Nun heißt es warten, in 2 Jahren gibt es das nächste Jubiläum, den 50. Todestag. Vielleicht ist dann das „Querner-Geschrei“ lauter.
Kurzbiographie Curt Querner
Eine kurze Vita sollte nicht fehlen. Umfangreichere Biographien gibt es in analoger und digitaler Form an anderen Stellen mehr.
- Geboren am 7. April 1904 in Börnchen bei Possendorf
- 1910 – 1918 Volksschule Börnchen
- 1918 – 1921 Schlosserlehre in Freital
- 1925 Bekanntschaft mit dem Maler Hermann Lange aus Freital, der ihn zum Studium anregt
- 1926 – 1930 Studium an der Kunstakademie Dresden
- 1927 Freundschaft mit Wilhelm Dodel, seinem späteren Schwager
- 1933 Heirat mit Regina Dodel, der Schwester seines Malerfreundes Wilhelm Dodel
- Wohnung in der Annenstraße 34
- ab 1940 Militärdienst
- 1945 – 1947 Kriegsgefangenschaft in Norwegen / Frankreich
- 1945 Atelier und Wohnung Annenstraße 34 werden bei der Bombardierung Dresdens am 13.Februar zerstört. Ehefrau Regina Querner kann nur ein Drittel der Arbeiten retten.

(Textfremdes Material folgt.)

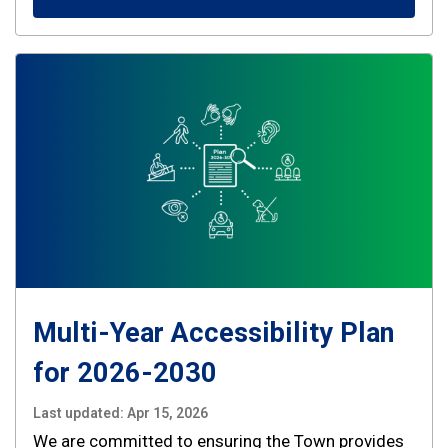
Multi-Year Accessibility Plan
for 2026-2030
Last updated:
Apr 15, 2026
We are committed to ensuring the Town provides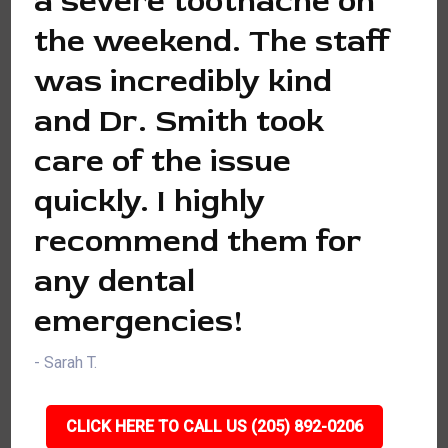
a severe toothache on
the weekend. The staff
was incredibly kind
and Dr. Smith took
care of the issue
quickly. I highly
recommend them for
any dental
emergencies!
- Sarah T.
CLICK HERE TO CALL US (205) 892-0206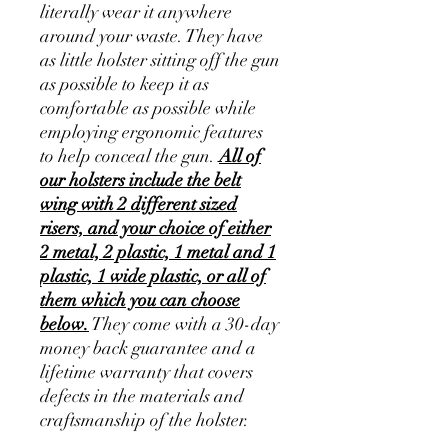
literally wear it anywhere
around your waste. They have
as little holster sitting off the gun
as possible to keep it as
comfortable as possible while
employing ergonomic features
to help conceal the gun.
All of
our holsters include the belt
wing with 2 different sized
risers, and your choice of either
2 metal, 2 plastic, 1 metal and 1
plastic, 1 wide plastic, or all of
them which you can choose
below.
They come with a 30-day
money back guarantee and a
lifetime warranty that covers
defects in the materials and
craftsmanship of the holster.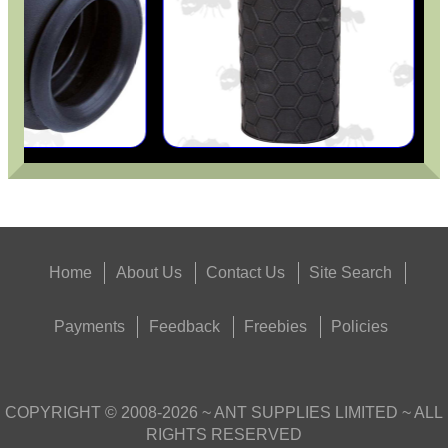
Home
About Us
Contact Us
Site Search
Payments
Feedback
Freebies
Policies
COPYRIGHT ©
2008-2026
~ ANT SUPPLIES LIMITED ~ ALL
RIGHTS RESERVED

- 1947 Rückkehr nach Dresden und Einzug in Börnchen; wohnen in extrem beengten Verhältnissen im Elternhaus
- ab 1952 Personalausstellungen und Ausstellungsbeteiligungen; öfters auch Ablehnung und Zurückweisung seiner Werke durch die Kulturverantwortlichen
- 1959 Kunstpreis der Stadt Freital
- 1971 Käthe-Kollwitz-Preis der Akademie der Künste der DDR
- 1972 Nationalpreis der DDR
- 1976 am 10. März stirbt Curt Querner im Krankenhaus Kreischa. Die Beisetzung erfolgt auf dem Friedhof in Possendorf.